Futrelle and May walked down the portside promenade, and he used the few minutes before his appointment to tell his wife about the offer Ismay had made.

“Well, I think it’s a wonderful idea,” she said, as they walked arm in arm.

“You don’t find it the least bit… base? Using the pages of a novel to advertise Mr. Ismay’s ship?”

“It would make a wonderful setting for an adventure story… maybe something about a jewel thief, perhaps international intrigue….”

“He’s suggesting I use my fiction to advertise his product!”

“You sell stories to magazines all the time, and newspapers-and the editors pepper ads all around your tales, don’t they?”

“But you can tell where the story ends and the ad begins.”

“Don’t be stuffy, Jack. We could write it together.”

He and May had collaborated on one “Thinking Machine” short story, and it had been successful enough, appearing in Sunday supplements all across America. And May had published her first novel, A Secretary of Frivolous Affairs, last year, and it had sold well in both England and America.

“We have been looking for the right idea to do together, as a novel,” he admitted.

“Well, then,” she said brightly, “let’s at least consider this one. We don’t need to give Mr. Ismay an answer just yet-but as we enjoy ourselves on this wonderful ship, we’ll just keep a keen writer’s eye on the possibilities it presents.”

They entered the A-deck reception area, where natural light was filtering down through an immense domed skylight, a marvel of wrought-iron scrollwork and white-enameled glass with a crystal chandelier at its center. This sifted sunlight reflected off the polished oak-wall paneling and the gilt-decorated wrought-iron balustrades of the balcony and Grand Staircase, giving the room a glow at once romantic and ghostly.

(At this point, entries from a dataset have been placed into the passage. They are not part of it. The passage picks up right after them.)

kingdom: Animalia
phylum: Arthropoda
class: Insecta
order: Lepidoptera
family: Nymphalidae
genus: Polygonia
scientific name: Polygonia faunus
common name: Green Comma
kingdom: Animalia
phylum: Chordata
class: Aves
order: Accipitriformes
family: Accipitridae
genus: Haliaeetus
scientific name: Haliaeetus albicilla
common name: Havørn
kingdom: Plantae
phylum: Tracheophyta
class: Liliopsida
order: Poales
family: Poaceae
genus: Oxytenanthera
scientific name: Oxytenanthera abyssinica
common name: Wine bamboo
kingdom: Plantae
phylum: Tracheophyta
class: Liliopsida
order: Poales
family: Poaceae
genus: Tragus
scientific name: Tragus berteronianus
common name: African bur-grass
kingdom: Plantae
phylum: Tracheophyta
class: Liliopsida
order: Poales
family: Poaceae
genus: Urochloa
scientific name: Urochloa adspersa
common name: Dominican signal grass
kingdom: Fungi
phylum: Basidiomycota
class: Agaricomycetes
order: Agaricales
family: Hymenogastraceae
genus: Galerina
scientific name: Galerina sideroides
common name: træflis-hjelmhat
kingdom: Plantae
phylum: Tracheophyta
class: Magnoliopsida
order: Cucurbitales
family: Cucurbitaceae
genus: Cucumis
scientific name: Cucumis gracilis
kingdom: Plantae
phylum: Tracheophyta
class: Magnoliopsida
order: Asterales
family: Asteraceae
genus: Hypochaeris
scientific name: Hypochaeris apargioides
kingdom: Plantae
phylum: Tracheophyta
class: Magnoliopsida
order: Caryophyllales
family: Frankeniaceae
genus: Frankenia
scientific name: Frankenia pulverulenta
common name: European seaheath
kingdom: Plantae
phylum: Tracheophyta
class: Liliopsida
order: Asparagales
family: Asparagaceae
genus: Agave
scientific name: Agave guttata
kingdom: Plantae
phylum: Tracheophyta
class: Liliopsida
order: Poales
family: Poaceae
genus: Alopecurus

Futrelle walked May to the electric lifts behind the staircase, saying, “I’ll join you in our stateroom in just a few minutes.”

“Now, Jack, don’t you strike that blackguard,” she said, her expression stern.

Then just as the lift steward was closing the cage door, she added, “Unless he deserves it.”

Patting the fanny of the cherub perched at the pedestal at the foot of the middle handrail, Futrelle jogged up the wide marble stairway. He paused on the landing to admire the intricate wood sculpture of the central panel bearing a round Roman-numeral clock, on either side of which leaned a nymph-classical figures carved there by an artisan of unimaginable skill: Honor and Glory crowning Time.

Not the most fitting sentiment to carry into a meeting with John Bertram Crafton, he would guess; the stairs forked right and left, and he went right, because Crafton was standing up there, leaning against the railing.

“How good of you to meet with me,” Crafton said as Futrelle joined him on the balcony. A pair of overstuffed chairs and a small table waited by a window that would have looked out onto the boat deck had its glass not been cathedral gray. Swinging his gold-tipped walking stick, Crafton strode there and Futrelle followed, their heels echoing off the fancy cream-colored tile.